Extrait choisi →
L’ambiance, toujours bon enfant au sein de la procession, est parfois proche de celle d’un village. Le speaker qui mène avec énergie et humour les chants et prières avec son micro relayé par les haut-parleurs de la camionnette, fait rire les fidèles en lançant, en bas d’un des rares immeubles d’une dizaine d’étages du quartier, un joyeux: «Comment va le Chichi? Tu n’es pas à la procession, ce n’est pas bien!» Il s’adresse à un habitant à son balcon qui lui répond en le saluant; «Il a la cheville cassée le pauvre», ajoute-t-il un brin moqueur. Les prières reprennent, cette fois pour «Sainte-Thérèse, dévouée à Saint-Joseph», lance le speaker.

Quant au pape François, «nous sommes tous dans l’espérance car nous voyons le pape guérir jour après jour, et aujourd’hui, dans le cœur de chacun il y a la figure de Francisco pour qui nous prions», témoigne Mgr Garcia Cuerva, l’archevêque de Buenos Aires, reconnaissable de loin grâce à sa grande taille et sa calotte rouge au milieu des fidèles. La procession n’est plus qu’à quelques encablures de la basilique où le prélat va présider la messe de ce jour de fête. Sur les escaliers menant à la basilique, des centaines de gens regardent arriver le cortège et sa statue de saint Joseph. A son arrivée sur le parvis, des feux d’artifice sont déclenchés depuis le toit de l’édifice, illuminant son clocher. L’orchestre des forces aériennes argentines, composé d’une quarantaine d’hommes et femmes, donne le ‘la’ final avec l’hymne argentin et quelques marches militaires sous les yeux admiratifs des enfants. Il est temps pour tout le monde d’entrer dans la basilique, imposante et richement décorée dans un style baroque. Il flotte une forte odeur d’encens pendant la messe et les ventilateurs disposés pour l’occasion tournent à plein régime.

Entrées présentées →
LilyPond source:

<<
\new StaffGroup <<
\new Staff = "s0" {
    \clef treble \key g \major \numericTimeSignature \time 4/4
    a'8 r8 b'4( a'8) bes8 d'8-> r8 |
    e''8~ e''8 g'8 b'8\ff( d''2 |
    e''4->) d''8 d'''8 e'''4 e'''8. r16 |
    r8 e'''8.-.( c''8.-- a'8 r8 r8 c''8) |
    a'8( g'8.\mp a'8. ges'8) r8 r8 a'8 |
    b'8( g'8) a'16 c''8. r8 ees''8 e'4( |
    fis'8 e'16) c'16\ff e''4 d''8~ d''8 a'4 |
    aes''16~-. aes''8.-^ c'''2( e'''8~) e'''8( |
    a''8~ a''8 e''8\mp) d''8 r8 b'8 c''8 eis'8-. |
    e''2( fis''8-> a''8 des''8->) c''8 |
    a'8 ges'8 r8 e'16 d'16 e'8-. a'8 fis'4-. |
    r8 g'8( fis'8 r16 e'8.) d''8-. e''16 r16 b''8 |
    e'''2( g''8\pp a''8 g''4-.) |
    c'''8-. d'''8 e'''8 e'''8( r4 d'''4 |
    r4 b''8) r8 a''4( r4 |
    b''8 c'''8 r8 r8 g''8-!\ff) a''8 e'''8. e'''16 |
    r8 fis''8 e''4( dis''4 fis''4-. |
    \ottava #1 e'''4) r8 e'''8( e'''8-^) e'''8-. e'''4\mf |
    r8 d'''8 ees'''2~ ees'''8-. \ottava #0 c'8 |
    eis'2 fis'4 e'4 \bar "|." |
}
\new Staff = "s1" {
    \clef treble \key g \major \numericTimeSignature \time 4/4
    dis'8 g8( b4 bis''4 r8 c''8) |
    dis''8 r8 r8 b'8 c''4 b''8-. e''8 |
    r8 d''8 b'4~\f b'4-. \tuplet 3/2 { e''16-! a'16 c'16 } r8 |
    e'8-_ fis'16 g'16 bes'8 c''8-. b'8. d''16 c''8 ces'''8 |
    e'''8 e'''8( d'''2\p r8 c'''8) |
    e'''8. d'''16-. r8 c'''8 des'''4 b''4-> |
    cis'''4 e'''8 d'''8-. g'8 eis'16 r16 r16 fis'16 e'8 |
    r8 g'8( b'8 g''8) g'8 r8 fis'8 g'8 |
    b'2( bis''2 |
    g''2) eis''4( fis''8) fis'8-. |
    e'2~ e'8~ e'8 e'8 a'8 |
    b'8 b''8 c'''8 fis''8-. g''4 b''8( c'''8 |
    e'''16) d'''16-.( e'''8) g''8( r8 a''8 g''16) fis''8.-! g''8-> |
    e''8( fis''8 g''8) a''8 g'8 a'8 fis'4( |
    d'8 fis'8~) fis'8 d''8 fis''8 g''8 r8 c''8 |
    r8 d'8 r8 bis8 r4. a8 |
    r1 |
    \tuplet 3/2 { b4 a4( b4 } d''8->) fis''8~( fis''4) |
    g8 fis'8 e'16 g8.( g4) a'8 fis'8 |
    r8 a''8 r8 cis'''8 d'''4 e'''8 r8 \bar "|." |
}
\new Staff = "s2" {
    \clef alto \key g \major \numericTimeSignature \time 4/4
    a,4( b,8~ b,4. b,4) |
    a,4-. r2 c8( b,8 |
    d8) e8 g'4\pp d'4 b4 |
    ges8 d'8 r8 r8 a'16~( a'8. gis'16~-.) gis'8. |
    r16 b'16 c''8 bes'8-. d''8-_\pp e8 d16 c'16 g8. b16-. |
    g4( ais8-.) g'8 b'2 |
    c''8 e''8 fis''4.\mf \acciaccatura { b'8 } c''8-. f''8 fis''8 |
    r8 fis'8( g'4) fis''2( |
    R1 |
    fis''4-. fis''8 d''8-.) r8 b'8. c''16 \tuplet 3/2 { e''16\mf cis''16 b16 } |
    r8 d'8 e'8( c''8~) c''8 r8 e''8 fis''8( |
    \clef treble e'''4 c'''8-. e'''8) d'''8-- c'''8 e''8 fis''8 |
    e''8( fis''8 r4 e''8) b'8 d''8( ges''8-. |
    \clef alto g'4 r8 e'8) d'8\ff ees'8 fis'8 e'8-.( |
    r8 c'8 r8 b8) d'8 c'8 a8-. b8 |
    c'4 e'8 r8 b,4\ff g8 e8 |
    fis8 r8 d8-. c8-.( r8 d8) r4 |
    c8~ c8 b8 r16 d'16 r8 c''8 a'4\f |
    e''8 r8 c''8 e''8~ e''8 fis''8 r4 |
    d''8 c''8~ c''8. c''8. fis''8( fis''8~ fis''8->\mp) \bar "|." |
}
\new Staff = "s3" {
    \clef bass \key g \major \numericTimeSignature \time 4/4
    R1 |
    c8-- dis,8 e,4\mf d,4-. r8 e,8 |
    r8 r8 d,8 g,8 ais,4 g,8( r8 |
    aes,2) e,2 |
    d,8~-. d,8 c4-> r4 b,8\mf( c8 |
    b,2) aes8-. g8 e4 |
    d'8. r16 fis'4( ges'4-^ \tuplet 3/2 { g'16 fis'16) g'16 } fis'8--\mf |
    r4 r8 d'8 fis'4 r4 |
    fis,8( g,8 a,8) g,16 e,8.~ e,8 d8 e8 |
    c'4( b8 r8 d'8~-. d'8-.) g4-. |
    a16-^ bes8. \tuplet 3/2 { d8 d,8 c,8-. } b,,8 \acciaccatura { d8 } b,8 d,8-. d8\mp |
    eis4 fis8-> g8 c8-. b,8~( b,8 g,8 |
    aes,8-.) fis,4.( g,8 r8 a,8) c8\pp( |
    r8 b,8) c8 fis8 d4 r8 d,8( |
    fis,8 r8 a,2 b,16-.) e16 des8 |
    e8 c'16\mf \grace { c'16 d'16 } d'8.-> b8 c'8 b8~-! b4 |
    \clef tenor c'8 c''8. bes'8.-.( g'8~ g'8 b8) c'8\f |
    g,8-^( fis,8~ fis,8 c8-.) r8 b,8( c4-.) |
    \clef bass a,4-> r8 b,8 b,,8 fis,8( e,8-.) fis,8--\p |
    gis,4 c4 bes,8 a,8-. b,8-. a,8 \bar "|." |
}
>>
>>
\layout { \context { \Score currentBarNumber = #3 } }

À faire →
1. D'après l'extrait choisi, de combien de personnes se compose l'orchestre des forces aériennes argentines ?
2. Indiquez combien de lignes des entrées contiennent la chaîne « numericTimeSignature », sans rien ajouter d'autre que ce nombre.

Corrigé →
1. D'une quarantaine d'hommes et femmes.

2. 4